Wednesday, 5 October 2016

Eliminating gender bias from algorithms

Machine learning is found everywherein our daily lives. Every time we talk to our smartphones, search for images or ask for hotels recommendations, we are interacting with machine learning algorithms. They take input as large amounts of data, like the whole text of an encyclopedia, or the complete archives of a newspaper, and interpret the information to extract patterns that might  be invisible to human analysts. But when these huge data sets include social bias, the machines learn that too.

A machine learning algorithm is like a newborn baby that has been given billion of books to read without being taught the alphabet or knowing any grammer or words. The effect of this type of information processing is impressive, but there is a problem. When it takes in the text data, a computer notices relationships between words based on various factors, including how many times they are used together.

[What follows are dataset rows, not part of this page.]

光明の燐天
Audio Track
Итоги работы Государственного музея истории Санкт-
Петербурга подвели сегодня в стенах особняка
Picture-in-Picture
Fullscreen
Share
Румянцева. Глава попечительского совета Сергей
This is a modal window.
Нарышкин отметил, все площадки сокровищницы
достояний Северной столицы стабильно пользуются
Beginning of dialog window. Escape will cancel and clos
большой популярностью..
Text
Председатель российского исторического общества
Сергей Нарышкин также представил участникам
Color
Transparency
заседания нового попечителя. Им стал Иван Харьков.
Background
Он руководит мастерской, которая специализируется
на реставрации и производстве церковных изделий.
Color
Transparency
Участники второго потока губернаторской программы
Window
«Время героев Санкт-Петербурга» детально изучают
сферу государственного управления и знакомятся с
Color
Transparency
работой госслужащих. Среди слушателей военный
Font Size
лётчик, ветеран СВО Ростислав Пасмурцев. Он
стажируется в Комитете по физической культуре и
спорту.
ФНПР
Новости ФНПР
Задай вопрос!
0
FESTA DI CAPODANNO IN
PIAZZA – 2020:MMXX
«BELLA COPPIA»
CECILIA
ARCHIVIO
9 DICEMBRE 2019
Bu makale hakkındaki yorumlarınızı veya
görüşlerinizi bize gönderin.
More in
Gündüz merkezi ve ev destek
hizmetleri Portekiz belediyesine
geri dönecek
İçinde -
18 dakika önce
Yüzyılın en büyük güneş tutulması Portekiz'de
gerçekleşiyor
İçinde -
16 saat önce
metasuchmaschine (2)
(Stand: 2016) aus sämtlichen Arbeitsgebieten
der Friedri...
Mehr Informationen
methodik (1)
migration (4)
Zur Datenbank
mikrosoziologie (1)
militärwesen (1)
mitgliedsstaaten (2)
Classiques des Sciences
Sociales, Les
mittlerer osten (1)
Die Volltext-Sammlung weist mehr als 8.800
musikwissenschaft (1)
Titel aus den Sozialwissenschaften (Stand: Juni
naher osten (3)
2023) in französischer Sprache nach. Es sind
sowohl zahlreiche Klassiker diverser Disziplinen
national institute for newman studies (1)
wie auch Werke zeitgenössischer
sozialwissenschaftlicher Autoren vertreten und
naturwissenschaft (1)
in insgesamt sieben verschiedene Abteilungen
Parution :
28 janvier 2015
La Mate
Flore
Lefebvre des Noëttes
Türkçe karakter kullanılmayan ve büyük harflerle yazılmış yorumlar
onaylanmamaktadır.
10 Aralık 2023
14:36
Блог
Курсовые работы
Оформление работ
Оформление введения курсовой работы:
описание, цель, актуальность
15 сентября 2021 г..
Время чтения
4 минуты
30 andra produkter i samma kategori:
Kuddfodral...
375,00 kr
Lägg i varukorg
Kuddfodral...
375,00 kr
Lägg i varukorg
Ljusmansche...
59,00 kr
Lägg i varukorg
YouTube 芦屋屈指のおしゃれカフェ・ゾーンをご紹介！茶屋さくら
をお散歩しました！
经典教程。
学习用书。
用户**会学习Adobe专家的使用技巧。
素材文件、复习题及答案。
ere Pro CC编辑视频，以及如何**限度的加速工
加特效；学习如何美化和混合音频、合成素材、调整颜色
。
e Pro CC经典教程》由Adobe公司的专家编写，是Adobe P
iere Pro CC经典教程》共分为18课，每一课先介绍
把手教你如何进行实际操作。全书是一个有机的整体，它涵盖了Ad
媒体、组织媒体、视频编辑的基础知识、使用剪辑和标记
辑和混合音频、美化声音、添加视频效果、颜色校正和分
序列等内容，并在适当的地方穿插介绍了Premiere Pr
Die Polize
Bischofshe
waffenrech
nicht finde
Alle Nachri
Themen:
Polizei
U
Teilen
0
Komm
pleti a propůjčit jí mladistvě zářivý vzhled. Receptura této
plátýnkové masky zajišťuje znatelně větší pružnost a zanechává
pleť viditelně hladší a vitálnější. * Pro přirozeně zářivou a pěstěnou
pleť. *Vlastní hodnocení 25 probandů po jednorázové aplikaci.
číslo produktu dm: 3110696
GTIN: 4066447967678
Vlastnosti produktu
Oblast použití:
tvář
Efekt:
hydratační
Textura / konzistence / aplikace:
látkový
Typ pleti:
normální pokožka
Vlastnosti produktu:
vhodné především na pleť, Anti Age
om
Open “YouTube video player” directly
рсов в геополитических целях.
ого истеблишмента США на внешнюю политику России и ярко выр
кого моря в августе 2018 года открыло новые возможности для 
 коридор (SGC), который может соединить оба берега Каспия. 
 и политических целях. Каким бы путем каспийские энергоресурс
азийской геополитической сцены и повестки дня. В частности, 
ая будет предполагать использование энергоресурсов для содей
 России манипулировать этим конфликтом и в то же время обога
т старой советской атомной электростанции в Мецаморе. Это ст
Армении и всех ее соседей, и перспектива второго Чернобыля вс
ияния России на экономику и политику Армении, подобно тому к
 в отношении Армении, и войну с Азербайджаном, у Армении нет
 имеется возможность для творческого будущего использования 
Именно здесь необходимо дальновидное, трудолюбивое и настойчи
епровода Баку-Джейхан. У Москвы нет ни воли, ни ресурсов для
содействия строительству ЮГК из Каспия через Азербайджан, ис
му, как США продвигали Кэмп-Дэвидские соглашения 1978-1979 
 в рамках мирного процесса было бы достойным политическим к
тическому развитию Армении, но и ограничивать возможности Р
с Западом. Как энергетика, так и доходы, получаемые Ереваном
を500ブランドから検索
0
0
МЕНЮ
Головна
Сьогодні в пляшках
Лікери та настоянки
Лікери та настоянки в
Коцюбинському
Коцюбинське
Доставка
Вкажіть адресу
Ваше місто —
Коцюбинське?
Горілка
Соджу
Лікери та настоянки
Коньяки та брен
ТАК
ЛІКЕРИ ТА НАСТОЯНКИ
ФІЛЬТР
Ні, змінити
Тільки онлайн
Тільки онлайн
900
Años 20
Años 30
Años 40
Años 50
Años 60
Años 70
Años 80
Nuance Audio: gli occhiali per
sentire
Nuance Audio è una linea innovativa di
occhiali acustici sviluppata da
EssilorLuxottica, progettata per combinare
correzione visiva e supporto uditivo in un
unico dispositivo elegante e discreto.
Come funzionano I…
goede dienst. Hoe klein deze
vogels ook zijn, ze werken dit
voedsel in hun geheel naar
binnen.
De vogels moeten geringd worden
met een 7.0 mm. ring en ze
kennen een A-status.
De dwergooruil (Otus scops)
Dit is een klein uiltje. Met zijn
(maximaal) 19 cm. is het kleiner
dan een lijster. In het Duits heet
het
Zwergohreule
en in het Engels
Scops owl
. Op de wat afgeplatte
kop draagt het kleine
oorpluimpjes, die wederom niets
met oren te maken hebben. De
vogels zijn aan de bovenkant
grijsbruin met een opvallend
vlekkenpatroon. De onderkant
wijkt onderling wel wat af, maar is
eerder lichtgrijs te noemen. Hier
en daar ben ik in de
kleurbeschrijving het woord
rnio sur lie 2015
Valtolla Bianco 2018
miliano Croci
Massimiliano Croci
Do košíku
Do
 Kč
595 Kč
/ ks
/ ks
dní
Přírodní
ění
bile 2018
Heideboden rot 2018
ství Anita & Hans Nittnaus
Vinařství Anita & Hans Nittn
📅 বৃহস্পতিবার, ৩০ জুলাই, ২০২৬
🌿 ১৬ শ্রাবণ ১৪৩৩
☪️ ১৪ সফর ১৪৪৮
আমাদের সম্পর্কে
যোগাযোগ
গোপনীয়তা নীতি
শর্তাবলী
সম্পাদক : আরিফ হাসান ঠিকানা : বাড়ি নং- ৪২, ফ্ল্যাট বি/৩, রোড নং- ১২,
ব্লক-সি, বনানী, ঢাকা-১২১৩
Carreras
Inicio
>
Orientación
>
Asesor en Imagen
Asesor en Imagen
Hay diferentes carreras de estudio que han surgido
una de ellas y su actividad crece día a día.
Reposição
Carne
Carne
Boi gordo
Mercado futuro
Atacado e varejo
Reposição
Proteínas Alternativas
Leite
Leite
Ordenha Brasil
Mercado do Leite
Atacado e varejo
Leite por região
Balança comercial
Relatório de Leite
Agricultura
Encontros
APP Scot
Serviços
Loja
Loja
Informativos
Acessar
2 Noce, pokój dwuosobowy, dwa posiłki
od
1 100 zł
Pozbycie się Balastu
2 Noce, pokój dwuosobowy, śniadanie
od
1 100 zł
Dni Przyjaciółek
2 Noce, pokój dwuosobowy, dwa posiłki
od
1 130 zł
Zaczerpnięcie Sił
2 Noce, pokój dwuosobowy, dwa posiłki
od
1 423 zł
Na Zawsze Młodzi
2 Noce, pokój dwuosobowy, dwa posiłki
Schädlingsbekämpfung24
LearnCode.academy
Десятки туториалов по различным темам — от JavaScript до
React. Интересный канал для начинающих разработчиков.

We can test how exact the word relationships are identified by using analogy puzzles. Suppose I ask the machine to complete the analogy "He is to Man as She is to Y." If the machine comes back with "Woman," then we would say it is successful, because it returns the same answer a human would.
Our research group trained the system on Google News articles, and then asked it to complete another analogy: "Man is to Computer Programmer as Woman is to X." The answer came back: "Housewife."

Scrutinizing bias
We use same type of machine learning algorithm to generate what are called "word embeddings." Each English word is embedded, or allocate, to a point in space. Words that are semantically related are allocate to points that are close together in space. This type of embedding makes it easy for computer programs to quickly and efficiently recognize word relationships.
Afterfinding our computer programmer/housewife result, we asked the system to automatically generate huge numbers of "He is to A as She is to B" analogies, completing both portions itself. It returned many sensable analogies, like "He is to Brother as She is to Sister."
 In analogy notation, which you may remember from your school days, we can write this as "he:brother::she:sister." But it also came back with answers that reflect clear gender formula, such as "he:Father::she:Mother" and "he:doctor::she:nurse."
The fact that the machine learning system started is similar to  a newborn baby is not just the strength that makes it to learn interesting patterns, but also the weakness that falls prey to these obvious gender stereotypes. The algorithm makes its decisions based on which words appear near each other frequently. If the source documents reflect gender bias – if they more often have the word "Father" near the word "he" than near "she," and the word "Mother" more commonly near "she" than "he" – then the algorithm learns those biases too.